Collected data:
<<<<
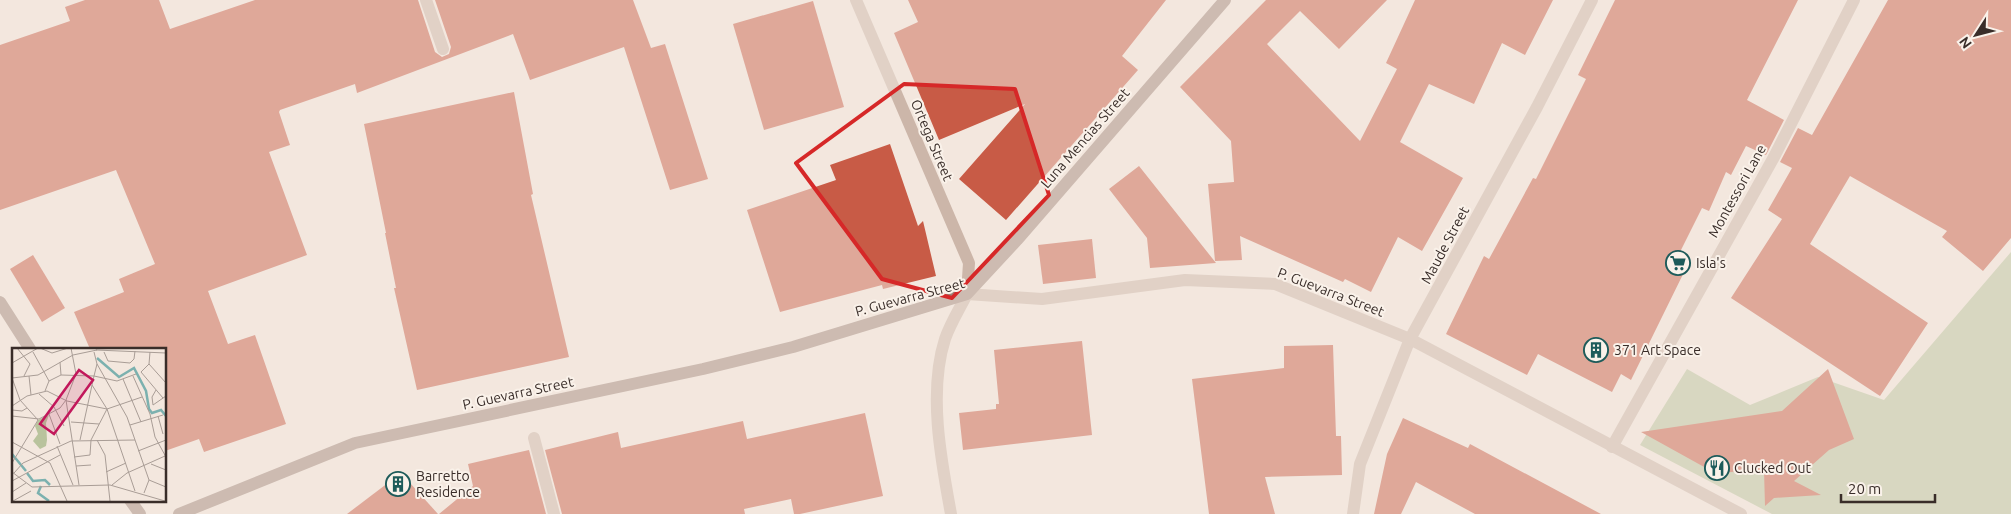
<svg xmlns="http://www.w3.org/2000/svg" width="2011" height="514" font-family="Ubuntu,sans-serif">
<rect width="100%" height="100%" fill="#f3e7de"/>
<polygon fill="#b9c39d" points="2011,252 2011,514 1772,514 1640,445 1687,369 1750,405 1818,377 1884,400"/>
<g fill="#c85b46">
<polygon points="85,0 159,0 170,29 255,0 418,0 435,52 442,57 449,54 451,47 435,0 633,0 651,48 665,44 708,179 670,190 624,47 530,80 513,34 357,93 355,84 280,110 279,112 290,145 269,152 307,255 208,291 228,344 255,335 286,424 204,452 199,439 165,451 165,349 90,349 74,312 124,292 119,279 155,264 116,170 0,210 0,45 70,21 65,7"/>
<polygon points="908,0 1166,0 1122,56 1138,70 1006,220 959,179 1025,104 939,140 894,33 918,22"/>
<polygon points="1266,0 1387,0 1339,49 1300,11 1267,44 1360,141 1397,69 1386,63 1415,0 1553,0 1525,55 1502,43 1474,104 1429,84 1400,142 1463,178 1422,251 1398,237 1371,292 1345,279 1343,282 1240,236 1242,260 1215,261 1208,184 1234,182 1231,141 1180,87"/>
<polygon points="1615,0 1798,0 1747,100 1784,120 1766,155 1746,146 1731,175 1726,172 1709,211 1702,208 1679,254 1690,260 1631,380 1621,374 1612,392 1538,354 1527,375 1446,334 1484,256 1489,259 1533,178 1536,179 1586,79 1578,75"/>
<polygon points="1888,0 2011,0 2011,238 1983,271 1942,237 1947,231 1850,176 1810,244 1928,323 1880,396 1731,298 1782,219 1768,210 1792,168 1780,162 1798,128 1812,135"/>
<polygon points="813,1 844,107 764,130 733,24"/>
<polygon points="514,92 533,194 531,195 569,357 417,390 394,288 396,288 385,233 386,233 364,124"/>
<polygon points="890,144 918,226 923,221 936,276 883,289 882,285 780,312 747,210 836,180 830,165"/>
<polygon points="1139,166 1216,263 1150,268 1147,238 1109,189"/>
<polygon points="1092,239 1096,278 1043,284 1038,245"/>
<polygon points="33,255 65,308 42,322 10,269"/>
<polygon points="1082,341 1092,435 963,450 959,413 996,409 996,404 999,404 994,350"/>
<polygon points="1333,345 1336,436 1341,436 1342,475 1265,477 1275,514 1209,514 1192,379 1284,368 1284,346"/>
<polygon points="1828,369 1854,439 1829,450 1794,481 1821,495 1774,498 1765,506 1764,470 1715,473 1641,432 1782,411"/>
<polygon points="865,413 883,496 800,514 794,514 791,499 744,509 745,514 562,514 545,450 618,432 621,448 743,421 747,439"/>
<polygon points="1403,418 1468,448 1470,444 1601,514 1475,514 1416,482 1401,514 1374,514 1387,454"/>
<polygon points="529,450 546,514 439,514 473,486 468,464"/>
<polygon points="401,473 438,514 347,514"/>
</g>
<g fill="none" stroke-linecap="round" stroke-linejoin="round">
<polyline stroke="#ccb6a9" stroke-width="12" points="534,438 554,514"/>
<g stroke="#ccb6a9" stroke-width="12">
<polyline points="426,0 443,49"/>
<polyline points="1612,447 1774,157 1854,0"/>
<path d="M951,514C941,460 928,392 945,339C950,324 960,308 967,294"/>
<polyline points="1353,514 1360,464 1410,339 1537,107 1592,0"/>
</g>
<polyline stroke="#ccb6a9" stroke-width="12" points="856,0 969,263 967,294 1042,299 1185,280 1275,284 1410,339 1741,514"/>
<g stroke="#9f857a" stroke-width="12">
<polyline points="0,302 30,349"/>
<polyline points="130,500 140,514"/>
<polyline points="179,514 355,443 703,369 793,347 967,294 1017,240 1225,0"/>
</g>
</g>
<path d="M0 0H2011V514H0ZM904,84L1015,89L1049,195L952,298L882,279L796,163Z" fill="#f3e7de" fill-opacity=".55" fill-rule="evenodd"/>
<path fill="none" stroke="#d62828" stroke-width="4" stroke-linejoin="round" d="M904,84L1015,89L1049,195L952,298L882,279L796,163Z"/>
<defs>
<symbol id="supermarket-ring" viewBox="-11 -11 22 22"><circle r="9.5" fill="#faf2ea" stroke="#1d5b5a" stroke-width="1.5"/><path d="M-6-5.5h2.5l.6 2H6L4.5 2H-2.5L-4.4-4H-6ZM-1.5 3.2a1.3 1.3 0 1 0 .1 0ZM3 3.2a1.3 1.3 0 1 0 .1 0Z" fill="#1d5b5a"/></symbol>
<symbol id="building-ring" viewBox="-11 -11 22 22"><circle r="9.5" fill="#faf2ea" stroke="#1d5b5a" stroke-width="1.5"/><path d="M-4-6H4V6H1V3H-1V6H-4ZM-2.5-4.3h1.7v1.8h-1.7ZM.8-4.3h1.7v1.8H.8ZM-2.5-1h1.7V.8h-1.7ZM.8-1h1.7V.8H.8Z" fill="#1d5b5a"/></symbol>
<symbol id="restaurant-ring" viewBox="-11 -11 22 22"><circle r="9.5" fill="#faf2ea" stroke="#1d5b5a" stroke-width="1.5"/><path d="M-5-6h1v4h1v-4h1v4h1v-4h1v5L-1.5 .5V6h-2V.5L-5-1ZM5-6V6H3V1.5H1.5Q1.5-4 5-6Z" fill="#1d5b5a"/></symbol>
</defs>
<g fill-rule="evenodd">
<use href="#supermarket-ring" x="1664" y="249" width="28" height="28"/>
<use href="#building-ring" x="1582" y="336" width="28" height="28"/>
<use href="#restaurant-ring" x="1703" y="454" width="28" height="28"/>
<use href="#building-ring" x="384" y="470" width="28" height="28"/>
</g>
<g text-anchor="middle" stroke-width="4" stroke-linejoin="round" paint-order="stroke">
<g font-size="14" fill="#392d29" stroke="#faf2ea">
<text transform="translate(1085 138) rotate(-49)" y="5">Luna Mencias Street</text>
<text transform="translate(932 140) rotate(67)" y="5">Ortega Street</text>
<text transform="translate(1737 191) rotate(-61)" y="5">Montessori Lane</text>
<text transform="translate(1445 245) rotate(-62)" y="5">Maude Street</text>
<text transform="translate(1331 292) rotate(21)" y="5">P. Guevarra Street</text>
<text transform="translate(910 297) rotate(-15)" y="5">P. Guevarra Street</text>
<text transform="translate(518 393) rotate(-12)" y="5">P. Guevarra Street</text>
</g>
<g font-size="14" fill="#392d29" stroke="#faf2ea" text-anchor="start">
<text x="1696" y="268">Isla's</text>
<text x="1614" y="355">371 Art Space</text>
<text x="1734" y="473">Clucked Out</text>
<text x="416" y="481">Barretto<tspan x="416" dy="16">Residence</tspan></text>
</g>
</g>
<g transform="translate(12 348)">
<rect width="154" height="154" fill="#f3e7de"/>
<path d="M37,67L34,75L35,92L34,98L28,101L21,93L26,86L23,78L26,72Z" fill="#b9c39d"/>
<path fill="none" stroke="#7cb1af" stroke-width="2.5" d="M85,10L107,29L122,20L134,43L137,61L140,65L149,62L154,68M0,106L14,123M15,125L21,133L33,132L38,137M29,138L26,145L37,153"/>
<path fill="none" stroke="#a99d96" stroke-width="1" d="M5,0L18,16L12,28M28,0L40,5L56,0M59,0L64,26L54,52L67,137M84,2L154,5M21,4L37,33M92,4L96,13L118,15L122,11L123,3M138,4L137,16L154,35M48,14L49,27L82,28L85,16L82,4M0,15L26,0M85,16L115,69L137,132L132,145M137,16L129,24L151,50M17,28L19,47M121,28L138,66L143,89L154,109M0,30L8,52L26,72L0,115M0,30L26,27L61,7L85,2M111,31L129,74M80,37L95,61L123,143M144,42L140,49L141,57L154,48M33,43L37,33L49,27M27,46L42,59L52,78M0,58L15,48L35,43L55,53L95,61L130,49M0,62L10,63L15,60M37,66L48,96M0,68L27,71L48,60L54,52M146,68L151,86M59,74L87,76M118,77L151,67M68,92L82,28L105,33L124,26M85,92L93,107L98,153M0,94L38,115L55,153M45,98L61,137M126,103L154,92M62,109L78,107L79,92L95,61M139,116L154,122M64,118L79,117M0,124L20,139L98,137L153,153M94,124L114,115M2,125L11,115L59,93L123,92M137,132L154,139M0,133L48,107M100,137L115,125L153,108M0,144L14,135M1,153L19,143"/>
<path fill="#c2185b" fill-opacity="0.15" stroke="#c2185b" stroke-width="2.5" d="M67,22L81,32L42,86L28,76Z"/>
<rect width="154" height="154" fill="none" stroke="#392d29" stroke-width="2.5"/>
</g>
<g transform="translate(1976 35) rotate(234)" stroke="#faf2ea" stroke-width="4" paint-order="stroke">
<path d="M0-4L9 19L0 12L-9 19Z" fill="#392d29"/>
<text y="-8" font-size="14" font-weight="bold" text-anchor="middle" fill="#392d29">N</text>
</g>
<path d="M1841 494v8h94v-8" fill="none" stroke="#392d29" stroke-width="2.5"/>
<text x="1848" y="494" font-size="15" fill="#392d29" stroke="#faf2ea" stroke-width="4" paint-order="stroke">20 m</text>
</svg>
>>>>
Go over the data above and copy every line that has the word "middle" in it.

<g text-anchor="middle" stroke-width="4" stroke-linejoin="round" paint-order="stroke">
<text y="-8" font-size="14" font-weight="bold" text-anchor="middle" fill="#392d29">N</text>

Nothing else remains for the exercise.